• STUDY TEXT:
——

In the past Israel often fell into idolatry, with its accompanying sin of sexual immorality. Therefore, idolatry and everything associated with it must be removed from Israel’s land. In Zechariah’s vision, idolatry is symbolized by a large container, inside which is a woman, probably a prostitute (5-8). The container and its contents are then carried away to the distant land of Babylon. There the woman will be at home among the ungodly idol worshippers awaiting final punishment; but the land of Israel will at last be free of her defiling influence (9-11).
Having cleared the land of sin, God establishes the kingdom of the Messiah with its worldwide authority. This seems to be the meaning of the final vision, which begins with the appearance of four chariots coming out from the stronghold where God dwells (6:1-4). The chariots speed to the four corners of the earth to spread God’s rule throughout the world (5-7). God is particularly pleased to see the nations to the north conquered, for that was the direction from which most of the enemy conquests of Israel came (8).

——

• SUPPLIED ENTRIES:
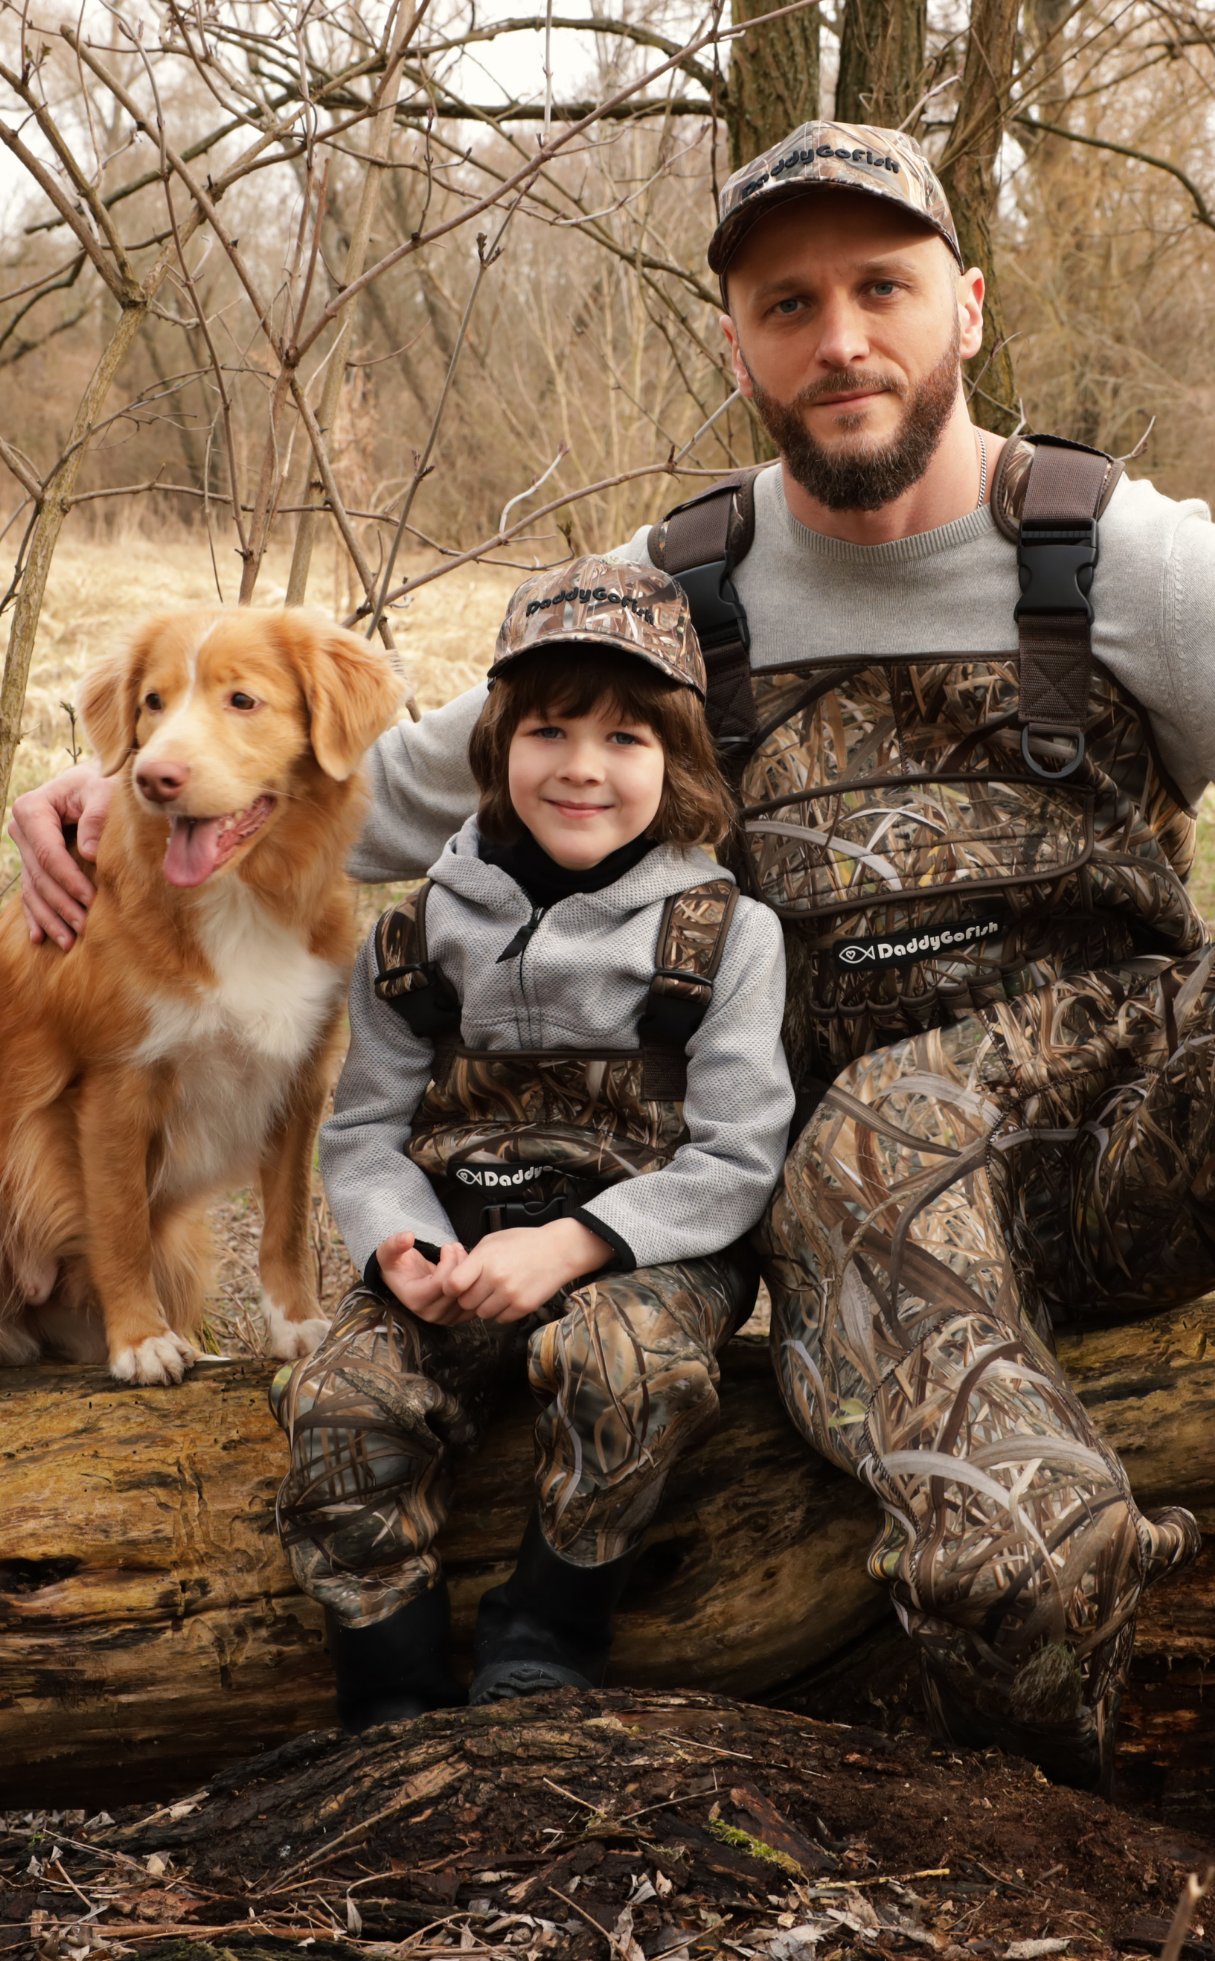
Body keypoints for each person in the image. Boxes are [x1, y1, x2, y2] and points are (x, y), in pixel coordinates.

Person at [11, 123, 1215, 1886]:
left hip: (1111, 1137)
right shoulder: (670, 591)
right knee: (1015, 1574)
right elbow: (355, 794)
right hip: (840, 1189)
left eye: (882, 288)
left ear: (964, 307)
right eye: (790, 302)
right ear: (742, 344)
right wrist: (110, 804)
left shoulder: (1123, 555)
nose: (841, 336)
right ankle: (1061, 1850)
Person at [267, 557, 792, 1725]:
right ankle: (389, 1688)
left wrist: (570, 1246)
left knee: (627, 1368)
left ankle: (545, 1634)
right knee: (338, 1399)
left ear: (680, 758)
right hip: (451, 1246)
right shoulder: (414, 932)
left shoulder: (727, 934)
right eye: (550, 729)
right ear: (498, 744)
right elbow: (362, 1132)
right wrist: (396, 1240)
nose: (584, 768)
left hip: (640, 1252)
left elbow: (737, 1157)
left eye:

——

• WHAT IS EXPECTED: Set down the stretch of the Zechariah commentary from "Having cleared the" through "Israel came (8).", word for word.

• TASK ANSWER:
Having cleared the land of sin, God establishes the kingdom of the Messiah with its worldwide authority. This seems to be the meaning of the final vision, which begins with the appearance of four chariots coming out from the stronghold where God dwells (6:1-4). The chariots speed to the four corners of the earth to spread God’s rule throughout the world (5-7). God is particularly pleased to see the nations to the north conquered, for that was the direction from which most of the enemy conquests of Israel came (8).